» **About this task**: Every line of the entries below from the one containing "Rendered at 1241 by 1754 pixels." to the one containing "List each element's", both ends included, must be written out exactly. No other line belongs in the answer.

» **Input records**:

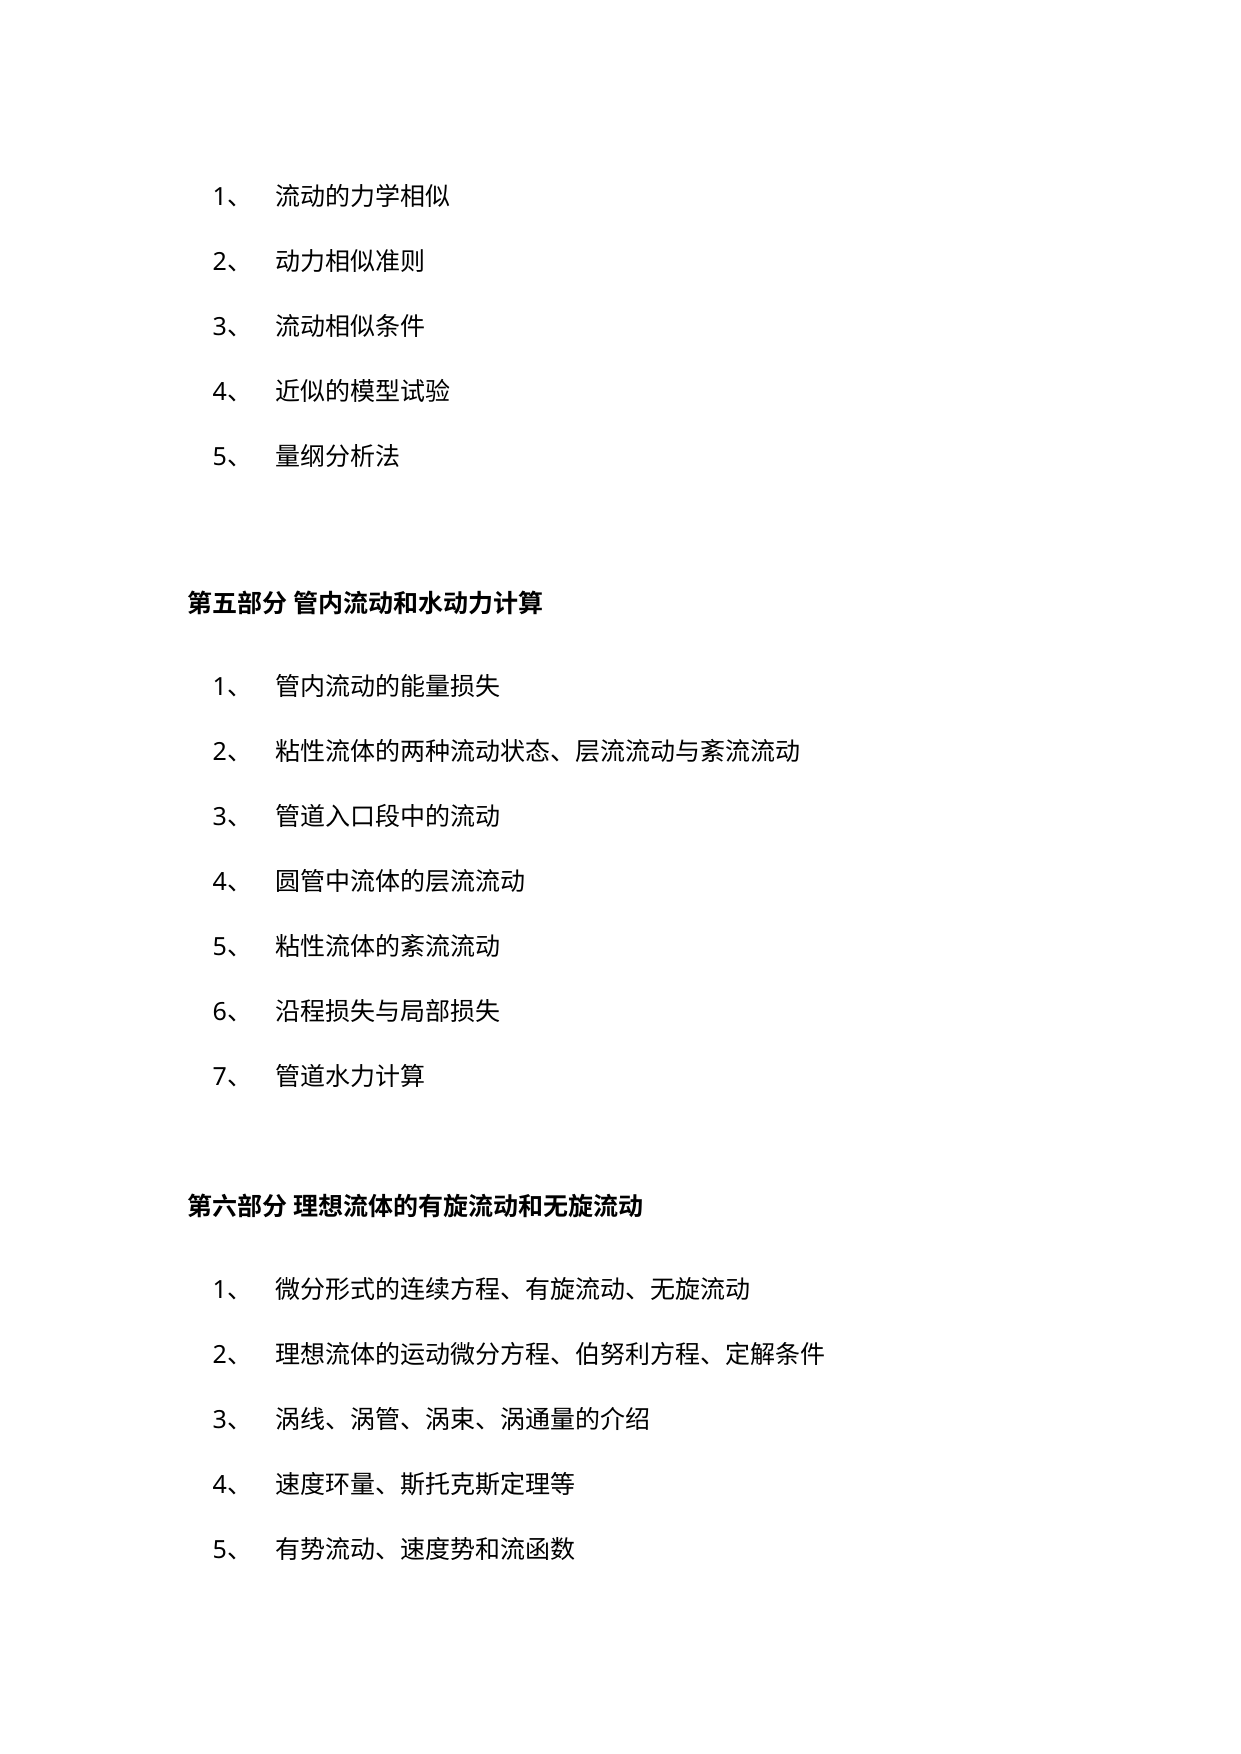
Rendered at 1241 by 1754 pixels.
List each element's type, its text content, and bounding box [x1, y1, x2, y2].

...

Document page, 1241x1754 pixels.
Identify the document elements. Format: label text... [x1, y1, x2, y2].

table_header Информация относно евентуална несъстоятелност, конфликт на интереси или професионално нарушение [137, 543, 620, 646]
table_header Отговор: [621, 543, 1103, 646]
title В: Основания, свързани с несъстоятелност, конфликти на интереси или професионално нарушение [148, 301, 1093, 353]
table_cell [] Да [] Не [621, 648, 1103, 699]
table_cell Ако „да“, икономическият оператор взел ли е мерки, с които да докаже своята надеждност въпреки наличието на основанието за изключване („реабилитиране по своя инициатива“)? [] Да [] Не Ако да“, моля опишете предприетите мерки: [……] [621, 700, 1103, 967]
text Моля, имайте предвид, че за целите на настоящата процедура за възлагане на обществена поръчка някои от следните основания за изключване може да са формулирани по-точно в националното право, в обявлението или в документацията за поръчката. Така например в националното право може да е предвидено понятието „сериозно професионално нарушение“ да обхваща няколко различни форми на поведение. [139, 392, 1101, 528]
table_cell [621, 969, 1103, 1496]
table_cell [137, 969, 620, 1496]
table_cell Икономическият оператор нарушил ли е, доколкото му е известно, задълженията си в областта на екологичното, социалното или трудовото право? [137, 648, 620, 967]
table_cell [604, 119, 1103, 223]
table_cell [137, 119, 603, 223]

---

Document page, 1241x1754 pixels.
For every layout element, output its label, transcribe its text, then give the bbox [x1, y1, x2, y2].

» **Response to this exercise**:
Rendered at 1241 by 1754 pixels.
List each element's type, its text content, and bounding box [x1, y1, x2, y2].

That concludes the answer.